Oct 27, 2022
VOT Research Desk
After the previous surge, risk appetites were partially satisfied, and equity markets paused on Wednesday. In anticipation of a Fed turnaround, equity markets have risen by nearly 10% from their lows.
The ongoing earnings season continues to show that while corporates are slowing down, consumers are holding up reasonably well.
The impact of ad spending on Alphabet (GOOGL) and Meta Platforms (META) is most obvious in the big tech sector, while Visa (V), Pepsi (PEP), Coca-Cola (KO), and a number of other companies continue to experience positive pricing pressure.
It seems to confirm that a looming inflationary recession is currently in its slowing phase due to inflation. META has thrown another wrench into the proceedings by dramatically collapsing overnight.
With actual revenue above expectations, earnings weren’t too awful, but the outlook for expenses and margins was what caused the sudden sell-off.
Only Apple (AAPL) and Amazon (AMZN) remain to stop the decline in tech earnings at this point. When we get US GDP, however, all eyes will initially shift to the macro side of the equation.
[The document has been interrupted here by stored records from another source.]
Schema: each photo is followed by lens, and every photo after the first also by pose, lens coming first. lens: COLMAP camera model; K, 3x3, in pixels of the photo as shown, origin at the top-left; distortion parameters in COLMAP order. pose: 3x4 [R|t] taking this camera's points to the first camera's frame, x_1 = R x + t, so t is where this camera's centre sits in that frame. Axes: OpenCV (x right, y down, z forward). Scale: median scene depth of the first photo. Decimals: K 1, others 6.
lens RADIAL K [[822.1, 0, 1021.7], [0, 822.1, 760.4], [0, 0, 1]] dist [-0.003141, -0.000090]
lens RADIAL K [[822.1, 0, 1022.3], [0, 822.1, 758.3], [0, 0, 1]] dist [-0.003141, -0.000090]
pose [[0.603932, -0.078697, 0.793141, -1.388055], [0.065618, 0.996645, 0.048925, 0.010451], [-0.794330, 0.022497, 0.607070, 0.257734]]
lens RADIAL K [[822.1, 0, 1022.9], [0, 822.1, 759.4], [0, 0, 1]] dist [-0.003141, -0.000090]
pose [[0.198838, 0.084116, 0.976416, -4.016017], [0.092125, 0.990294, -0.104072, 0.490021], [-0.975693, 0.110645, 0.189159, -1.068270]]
There will be something to debate about for both hawks and doves given the most recent data, which shows a 2.6% growth rate. All eyes are now on Apple’s earnings report following the closing. How are margins holding up, and how well is the iPhone 14 selling? Amazon is added after the close. In my opinion, the market is currently dovish toward the ECB, and both rates and the euro are declining. On the similar US GDP figure, oil is greater.
This will certainly result in greater uncertainty for markets and a pause until Apple. Consumer companies are supposedly doing well right now, and big tech is doing poorly. Apple combines both, but it’s targeted for luxury shoppers.
S&P 500 Technical Analysis Report
For the SPY, the double top and resistance at $389 are still in place. For this rise, $379 is the pivotal price.
As META dampens enthusiasm, Apple stock is anticipated to continue its regression day.